Extract all lines from the data beneath that include the word "lmplot".

Plain-text document sources:

Content starts

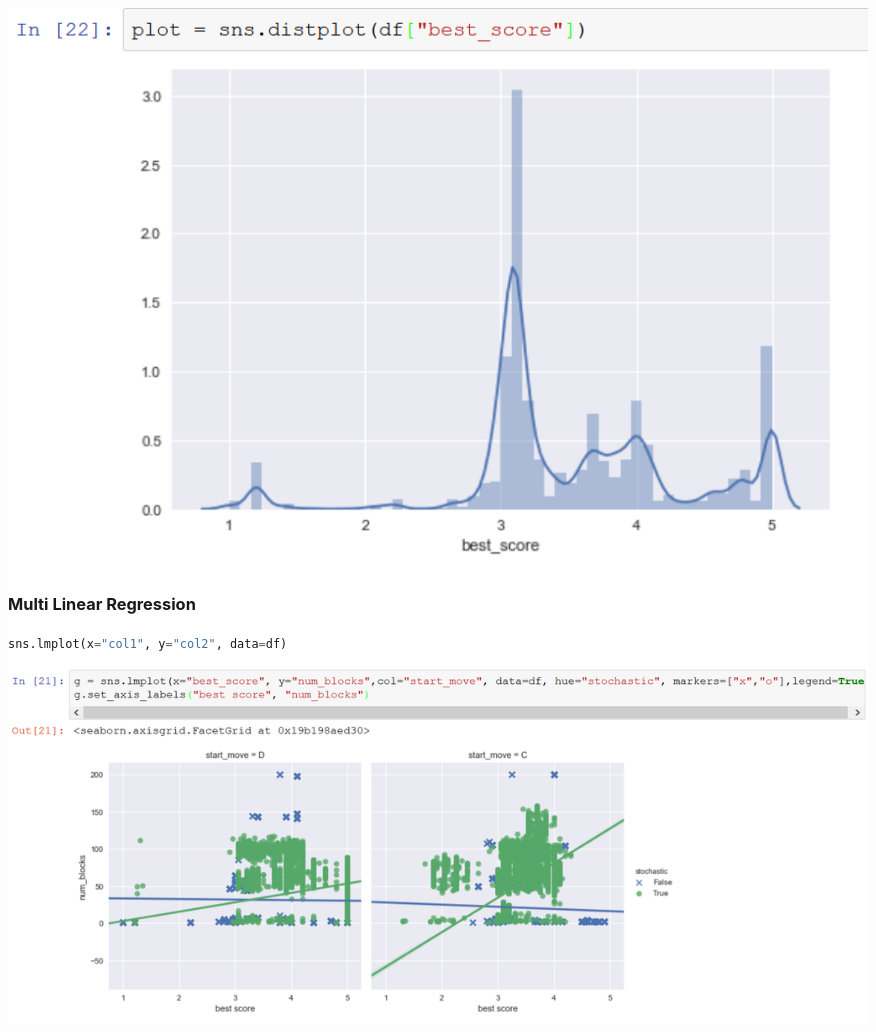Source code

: ![distplot](/content/img/old-posts/2018/03/distplot.png)

### Multi Linear Regression

```python
sns.lmplot(x="col1", y="col2", data=df)
```

![lmplot](/content/img/old-posts/2018/03/lmplot.png)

Content ends

**Written solution**:
sns.lmplot(x="col1", y="col2", data=df)
![lmplot](/content/img/old-posts/2018/03/lmplot.png)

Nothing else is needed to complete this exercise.